> [DIRECTIONS FOR THIS TASK] Output every line of the data below unchanged, leaving out the pictures.

> [RECORDS SHOWN]
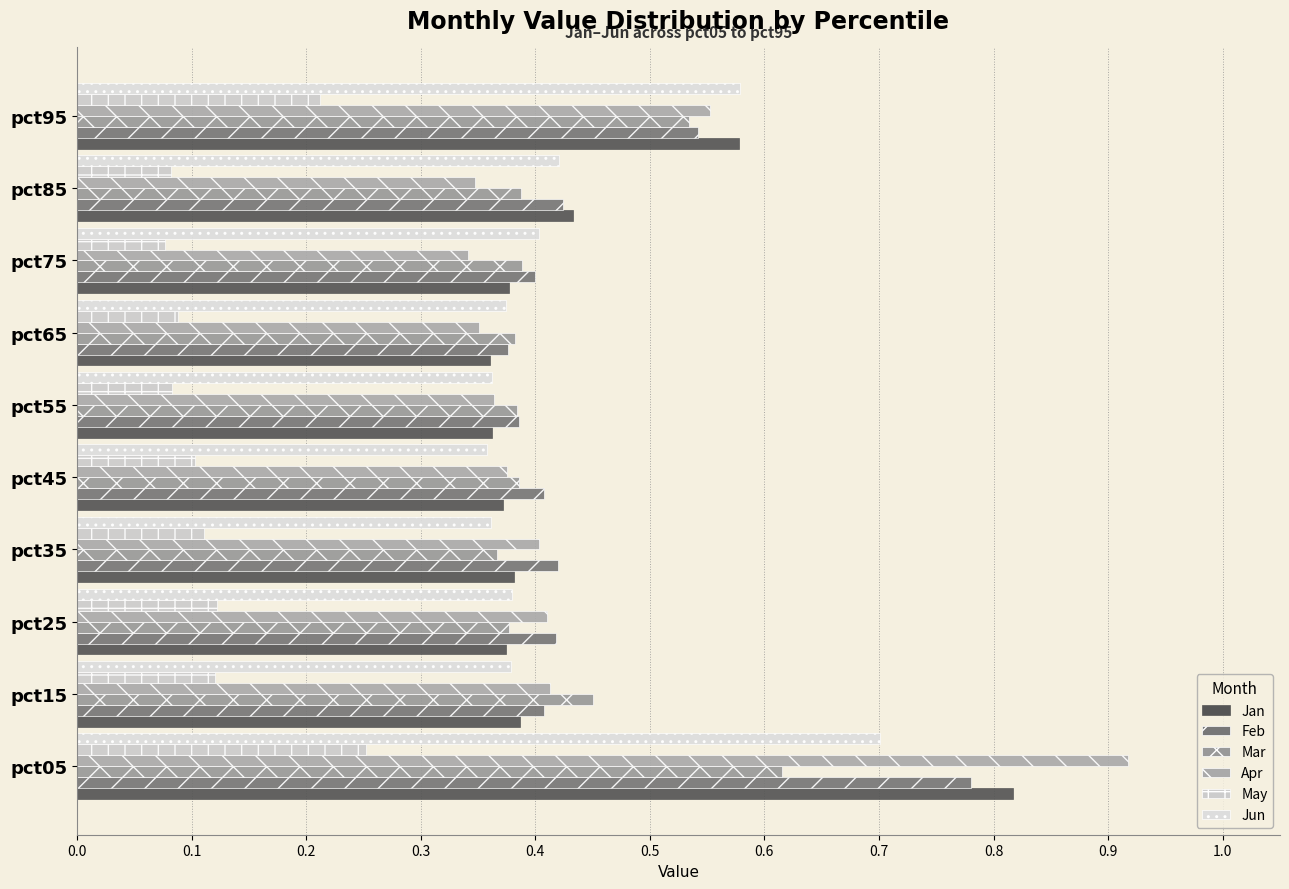

Reading right to left, what are all the values shown in this chart?

Jan: 0.6	0.4	0.4	0.4	0.4	0.4	0.4	0.4	0.4	0.8
Feb: 0.5	0.4	0.4	0.4	0.4	0.4	0.4	0.4	0.4	0.8
Mar: 0.5	0.4	0.4	0.4	0.4	0.4	0.4	0.4	0.5	0.6
Apr: 0.6	0.3	0.3	0.4	0.4	0.4	0.4	0.4	0.4	0.9
May: 0.2	0.1	0.1	0.1	0.1	0.1	0.1	0.1	0.1	0.3
Jun: 0.6	0.4	0.4	0.4	0.4	0.4	0.4	0.4	0.4	0.7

> [REPLY]
Reading right to left, what are all the values shown in this chart?

Jan: 0.6	0.4	0.4	0.4	0.4	0.4	0.4	0.4	0.4	0.8
Feb: 0.5	0.4	0.4	0.4	0.4	0.4	0.4	0.4	0.4	0.8
Mar: 0.5	0.4	0.4	0.4	0.4	0.4	0.4	0.4	0.5	0.6
Apr: 0.6	0.3	0.3	0.4	0.4	0.4	0.4	0.4	0.4	0.9
May: 0.2	0.1	0.1	0.1	0.1	0.1	0.1	0.1	0.1	0.3
Jun: 0.6	0.4	0.4	0.4	0.4	0.4	0.4	0.4	0.4	0.7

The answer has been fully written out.